Tue Mar 18 20:31:54 CET 2008

As several of you have noticed, I needed to large stop dealing
with in-depth comments on this list shortly before IETF.  Now
digging back in...

--On Monday, 17 March, 2008 13:49 +0900 Martin Duerst
<duerst at it.aoyama.ac.jp> wrote:

> At 00:05 08/03/12, John C Klensin wrote:
> 
>> Our general rule should be to avoid information loss.  While
>> we assume both for historical reasons and due to the symmetry
>> of case folding them, that there is no information loss in
>> transforming ordinary Latin upper case characters into lower
>> case ones, when we start talking about non-reversible mappings
>> and and spelling rules, we should keep the characters separate
>> and registerable, rather than taking excursions into the
>> peculiarities of casefolding (which the Unicode book
>> acknowledges loses information and recommends against
>> precisely the way we are using it if that can be avoided).  
> 
> I agree that the concept of "information loss" is an important
> and useful criterion.
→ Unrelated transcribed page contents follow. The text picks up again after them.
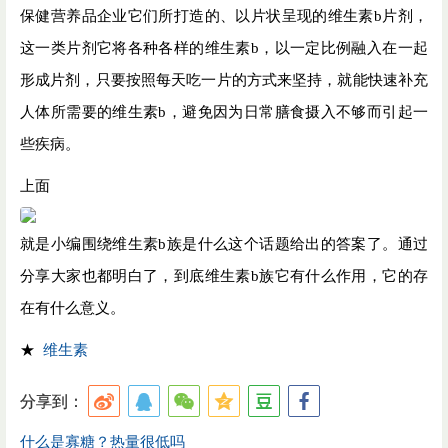
保健营养品企业它们所打造的、以片状呈现的维生素b片剂，
这一类片剂它将各种各样的维生素b，以一定比例融入在一起
形成片剂，只要按照每天吃一片的方式来坚持，就能快速补充
人体所需要的维生素b，避免因为日常膳食摄入不够而引起一
些疾病。
上面
就是小编围绕维生素b族是什么这个话题给出的答案了。通过
分享大家也都明白了，到底维生素b族它有什么作用，它的存
在有什么意义。
★
维生素
分享到：
什么是寡糖？热量很低吗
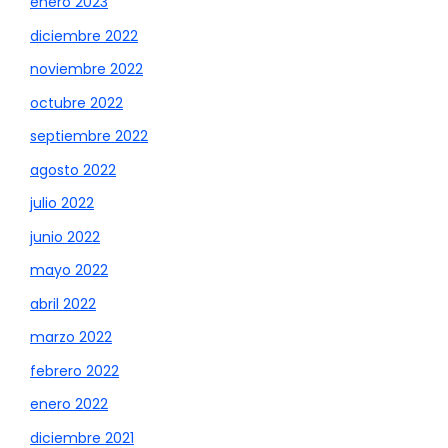
enero 2023
diciembre 2022
noviembre 2022
octubre 2022
septiembre 2022
agosto 2022
julio 2022
junio 2022
mayo 2022
abril 2022
marzo 2022
febrero 2022
enero 2022
diciembre 2021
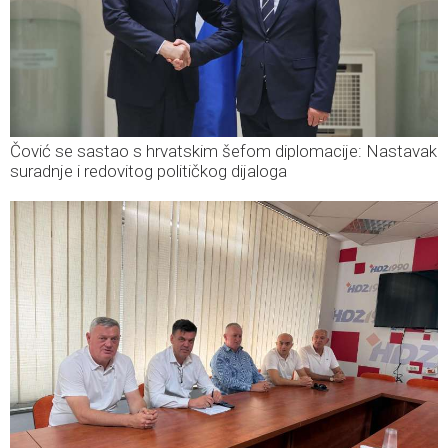
Čović se sastao s hrvatskim šefom diplomacije: Nastavak
suradnje i redovitog političkog dijaloga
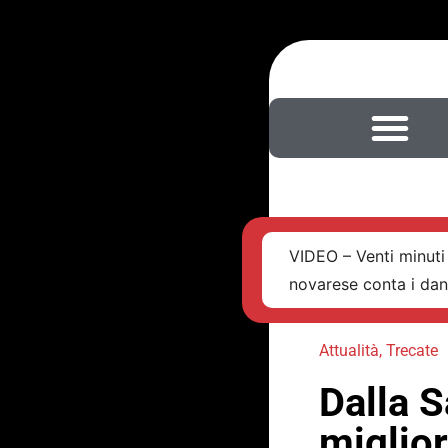
VIDEO – Venti minuti 
novarese conta i da
Attualità
,
Trecate
Dalla S
miglior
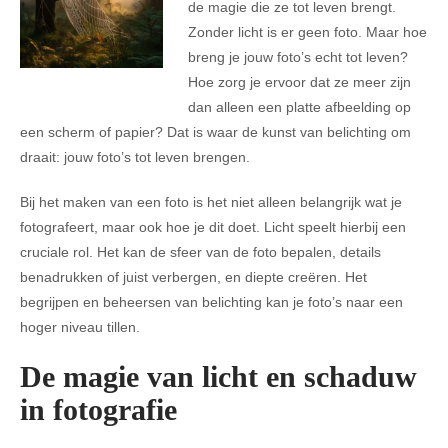
de magie die ze tot leven brengt.
Zonder licht is er geen foto. Maar hoe
breng je jouw foto’s echt tot leven?
Hoe zorg je ervoor dat ze meer zijn
dan alleen een platte afbeelding op
een scherm of papier? Dat is waar de kunst van belichting om
draait: jouw foto’s tot leven brengen.
Bij het maken van een foto is het niet alleen belangrijk wat je
fotografeert, maar ook hoe je dit doet. Licht speelt hierbij een
cruciale rol. Het kan de sfeer van de foto bepalen, details
benadrukken of juist verbergen, en diepte creëren. Het
begrijpen en beheersen van belichting kan je foto’s naar een
hoger niveau tillen.
De magie van licht en schaduw
in fotografie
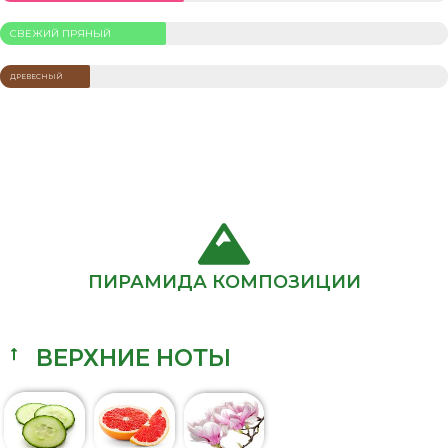
СВЕЖИЙ ПРЯНЫЙ
ДРЕВЕСНЫЙ
ПИРАМИДА КОМПОЗИЦИИ
ВЕРХНИЕ НОТЫ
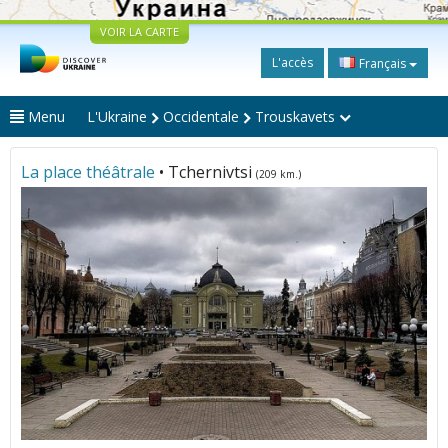
VOIR LA CARTE
L'accès
Français
Menu
L'Ukraine
Occidentale
Trouskavets
La place théâtrale
• Tchernivtsi
(209 km.)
But I'm a bit wary to make it a
> (potentially close to absolute) rule. 

We agree.  But I'm trying to see if we can find a useful
principle or two here, rather than having interminable arguments
about single characters.

>> Now, if we can agree on that principle, we need to examine the
>> set of characters that are transformed in non-obvious ways by
>> case folding.   For those that are like this, we have to
>> figure out how to implement the principle, which may require
>> some additions to the exception list.
> 
> The next example where to test this approach would be the issue
> of the (Turkish,...) dotless i. My guess is that things would
> work out fine (i.e. the concept of information loss would show
> the desirability for having both dot-ful and dot-less 'i').

Yes, but then we run into several different aspects of the
casefolding issue (or maybe they are separate issues that don't
lead to the same conclusion):

	* The Unicode standard is fairly clear that case folding
	is an information-losing operation.  It notes that case
	folding loses important information and suggests that
	the original string be retained along with the folder
	one (something IDNA doesn't do ... see the last
	paragraph in page 187 of TUS 5.0).   The "upper then
	lower" transformations that are typical of the
	definition of the case folding operation is what gets us
	from Eszett -> SS --> ss, regardless of the information
	loss.

	* We are all agreed that keeping character
	transformations stable (in the normal meaning of that
	term) is A Good Thing.  But that can create some
	snapshot inconsistencies.   For example, since Unicode
	5.1 contains "Capital Eszett", if case folding were
	being defined for the first time with 5.1, or if "Small
	Eszett" had not been assigned a code point earlier,
	there would at least be a very strong case for  Small
	Eszett --> Capital Eszett -> Small Eszett, with no "ss"
	transformations involved.

	* If the proposed change (from IDNA2003) is preserved in
	IDNA200X and we move mappings out of the protocol, then
	there is no _protocol_ requirement to invoke toCaseFold
	(or any similar operation).   Characters in the protocol
	are either different or prohibited.  It is here that the
	"information loss" criterion becomes most important and
	it is here that it becomes fairly clear that Eszett is a
	"real" character, not, e.g., an alternate way to
	write/type "ss".

Of course, while those three ways of looking at the problem
might help us if we were making decisions for the first time
today, they do not help very much when we address the question
of backward compatibility.    In the extreme cases, that
question has only two possible answers:  (i) We must preserve
compatibility always, even if it means carrying a mistake
forward and (ii) we need to figure out what is right, construct
rules on that basis and then, if necessary, figure out how to
get from IDNA2003 registrations to IDNA200X registrations and
lookup procedures. 

It has probably been obvious that I generally favor the latter
when decisions made for the IDNA2003 documents cause hardships
or orthographic contradictions, but I don't see it as an
absolute rule.   And, obviously, YMMD.

  regards,
    john